Your creditors will have 60 days after the Creditors’ Meeting to object to the allowance of your bankruptcy or to the allowance of the discharge of one or more particular debts. Assuming no objection is made, the bankruptcy court will issue a discharge order once the 60 days has passed.

During this time, or possibly even before the Meeting, you will have to file a Statement of Intention where you may decide to “reaffirm” certain debts. Reaffirmation means that you agree, despite having no obligation to do so, to remain liable to one or more creditors even though your debt is eligible to be discharged. For example, you might negotiate new terms with a particular credit card in exchange for reaffirming your debt to the company.

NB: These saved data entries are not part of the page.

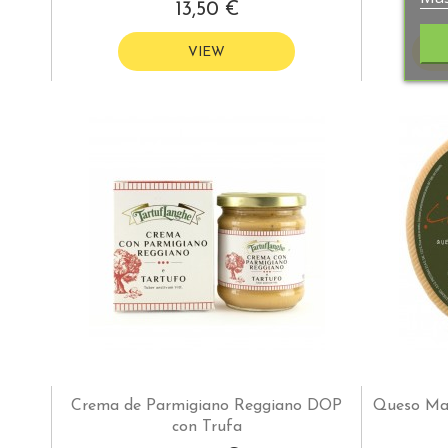
13,50 €
VIEW
Crema de Parmigiano Reggiano DOP
Queso Ma
con Trufa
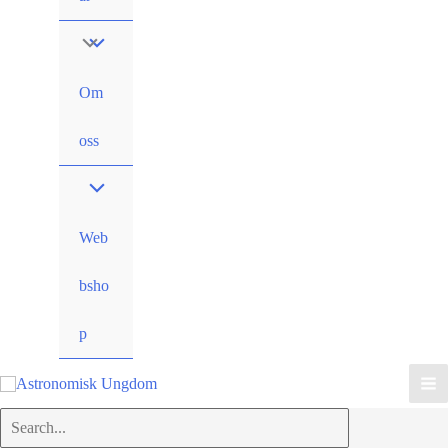
Om
oss
Web
bsho
p
Search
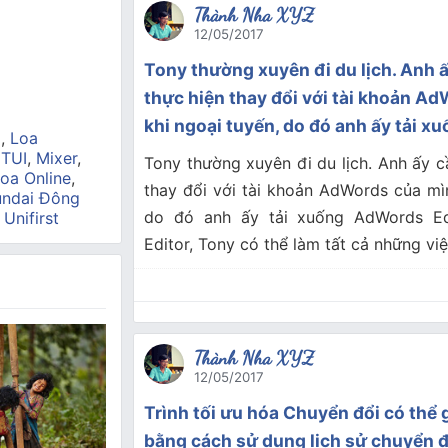
Thành Nha XYZ
12/05/2017
Tony thường xuyên đi du lịch. Anh 
thực hiện thay đổi với tài khoản A
khi ngoại tuyến, do đó anh ấy tải 
a
,
Loa
 TUI
,
Mixer
,
Tony thường xuyên đi du lịch. Anh ấy c
oa Online
,
thay đổi với tài khoản AdWords của mìn
ndai Đông
do đó anh ấy tải xuống AdWords Ed
,
Unifirst
Editor, Tony có thể làm tất cả những việ
Thành Nha XYZ
12/05/2017
Trình tối ưu hóa Chuyển đổi có thể 
bằng cách sử dụng lịch sử chuyển đ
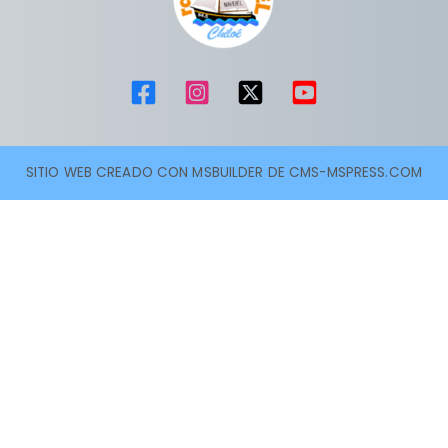
SITIO WEB CREADO CON MSBUILDER DE CMS-MSPRESS.COM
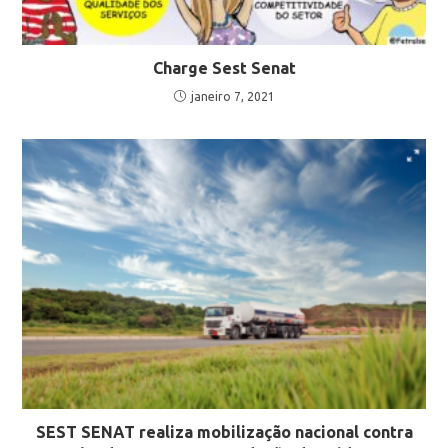
Charge Sest Senat
janeiro 7, 2021
SEST SENAT realiza mobilização nacional contra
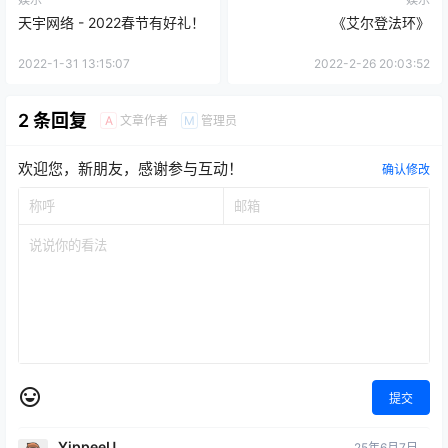
天宇网络 - 2022春节有好礼！
《艾尔登法环》
2022-1-31 13:15:07
2022-2-26 20:03:52
2 条回复
文章作者
管理员
A
M
欢迎您，新朋友，感谢参与互动！
确认修改
提交
YippeeU
25年6月7日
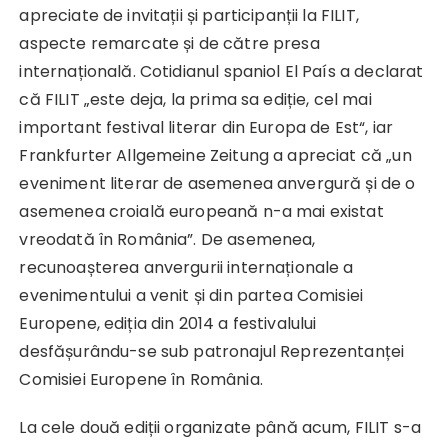
apreciate de invitații și participanții la FILIT,
aspecte remarcate și de către presa
internațională. Cotidianul spaniol El País a declarat
că FILIT „este deja, la prima sa ediție, cel mai
important festival literar din Europa de Est“, iar
Frankfurter Allgemeine Zeitung a apreciat că „un
eveniment literar de asemenea anvergură și de o
asemenea croială europeană n-a mai existat
vreodată în România”. De asemenea,
recunoașterea anvergurii internaționale a
evenimentului a venit și din partea Comisiei
Europene, ediția din 2014 a festivalului
desfășurându-se sub patronajul Reprezentanței
Comisiei Europene în România.
La cele două ediții organizate până acum, FILIT s-a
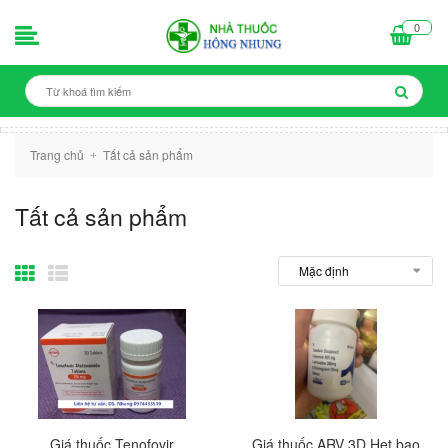
0
Trang chủ
Tất cả sản phẩm
+
Tất cả sản phẩm
Giá thuốc Tenofovir
Giá thuốc ARV 3D Het bao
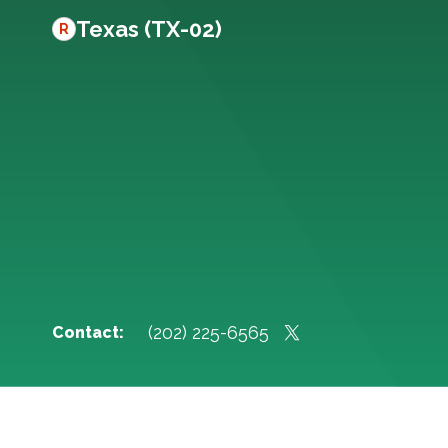
Texas (TX-02)
R
(202) 225-6565
Contact:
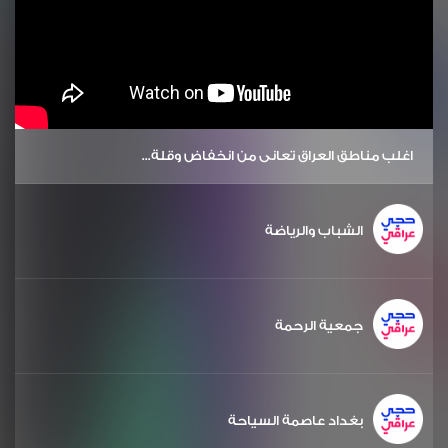
اغلب مناطق العراق تعاني من انخفاض وقلة...
الشباب والرياضة
جمعية الرحمة
بغداد عاصمة السياحة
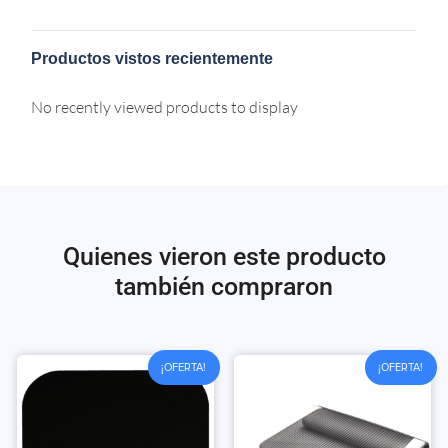
Productos vistos recientemente
No recently viewed products to display
Quienes vieron este producto
también compraron
¡OFERTA!
¡OFERTA!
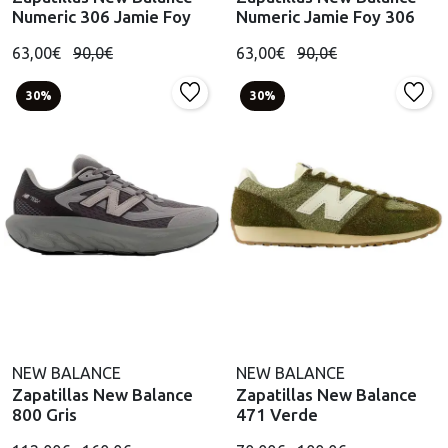
Numeric 306 Jamie Foy
Numeric Jamie Foy 306
63,00€
90,0€
63,00€
90,0€
30%
30%
NEW BALANCE
NEW BALANCE
Zapatillas New Balance
Zapatillas New Balance
800 Gris
471 Verde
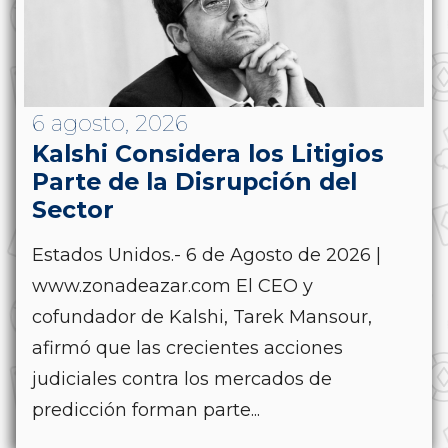
6 agosto, 2026
Kalshi Considera los Litigios
Parte de la Disrupción del
Sector
Estados Unidos.- 6 de Agosto de 2026 |
www.zonadeazar.com El CEO y
cofundador de Kalshi, Tarek Mansour,
afirmó que las crecientes acciones
judiciales contra los mercados de
predicción forman parte...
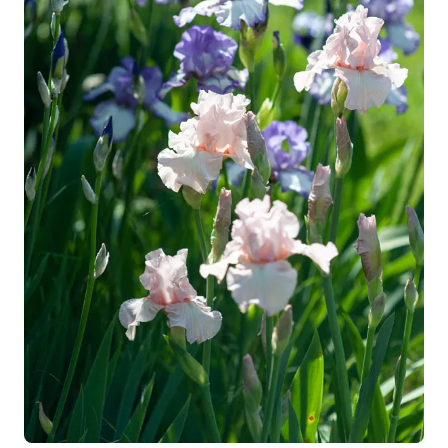
80 cm
INTÉRÊT DÉCORATIF
Floraison décorative
LARGEUR ADULTE
30 cm
TYPE DE SOL
Léger, Tous
RUSTICITÉ
Très rustique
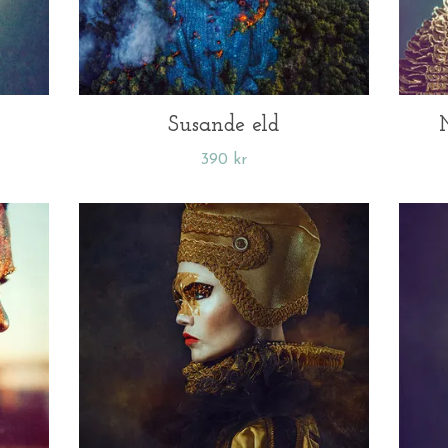
Susande eld
390 kr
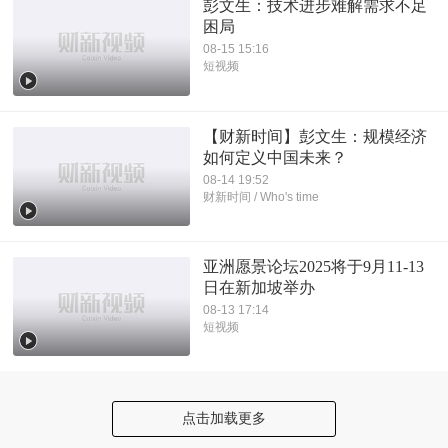
彭文生：技术进步难解需求不足
困局
08-15 15:16
短视频
【财新时间】彭文生：规模经济
如何定义中国未来？
08-14 19:52
财新时间 / Who's time
亚洲愿景论坛2025将于9月11-13
日在新加坡举办
08-13 17:14
短视频
点击加载更多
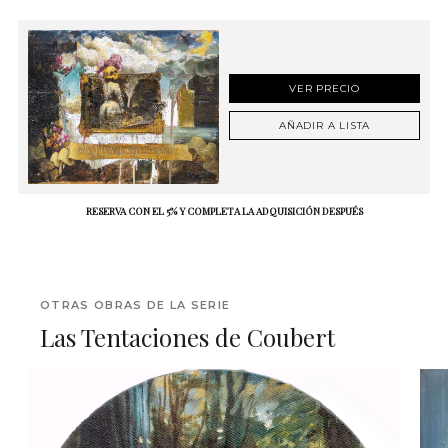
VER PRECIO
AÑADIR A LISTA
RESERVA CON EL 5% Y COMPLETA LA ADQUISICIÓN DESPUÉS
OTRAS OBRAS DE LA SERIE
Las Tentaciones de Coubert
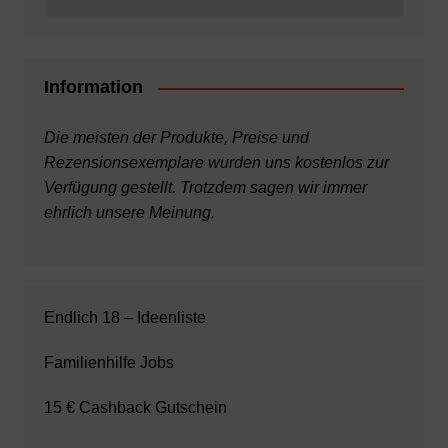
Information
Die meisten der Produkte, Preise und
Rezensionsexemplare wurden uns kostenlos zur
Verfügung gestellt. Trotzdem sagen wir immer
ehrlich unsere Meinung.
Endlich 18 – Ideenliste
Familienhilfe Jobs
15 € Cashback Gutschein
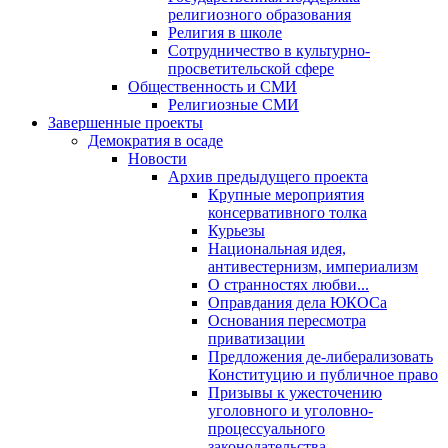
религиозного образования
Религия в школе
Сотрудничество в культурно-
просветительской сфере
Общественность и СМИ
Религиозные СМИ
Завершенные проекты
Демократия в осаде
Новости
Архив предыдущего проекта
Крупные мероприятия
консервативного толка
Курьезы
Национальная идея,
антивестернизм, империализм
О странностях любви...
Оправдания дела ЮКОСа
Основания пересмотра
приватизации
Предложения де-либерализовать
Конституцию и публичное право
Призывы к ужесточению
уголовного и уголовно-
процессуального
законодательства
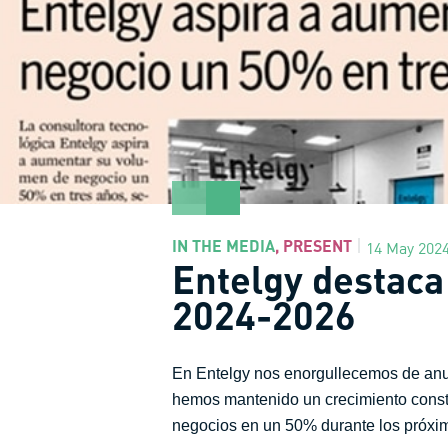
IN THE MEDIA
,
PRESENT
14 May 202
Entelgy destaca
2024-2026
En Entelgy nos enorgullecemos de anu
hemos mantenido un crecimiento consta
negocios en un 50% durante los próxim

Once the 60 day period for creditor objections has passed, the bankruptcy court will issue an order of discharge releasing you from liability for all dischargeable debts that existed when the case was first opened, but not debts incurred while your case was pending.

Non-dischargeable debts will survive the bankruptcy proceeding, and you will be responsible for paying those debts just as if you had not filed the bankruptcy. Likewise, you will be responsible for paying any debts that you choose to reaffirm.

Dischargeable & Non-Dischargeable Debts Under Chapter 7.  A bankruptcy discharge under Chapter 7 WILL erase the following debts:

  • Credit Cards;
  • Mortgage on a home if the home is surrendered;
  • Car loans if the car is surrendered;
  • Loans which were personally guaranteed;
  • Judgments rendered by a civil court;
  • Business debts; and
  • Taxes incurred prior to the 3 year period immediately preceding the filing of the bankruptcy or taxes which were NOT assessed within the 240 days preceding the filing of the bankruptcy;

But the following debts WILL NOT be discharged:

  • Majority of student loans;
  • Child support & alimony;
  • Recent taxes and taxes for years for which no return was filed;
  • Debts for certain purchases or cash advances incurred shortly before the bankruptcy was filed;
  • Government imposed fines or penalties;
  • Debts incurred through fraud which are successfully challenged by creditors;
  • Judgments incurred in criminal court and based on fraud;
  • Debts for willful or malicious injury which are successfully challenged by creditors;
  • Debts for restitution;
  • Post-Petition condominium or cooperative association fees; and
  • Some of the debt that you don’t bring to the attention of the bankruptcy court and trustee.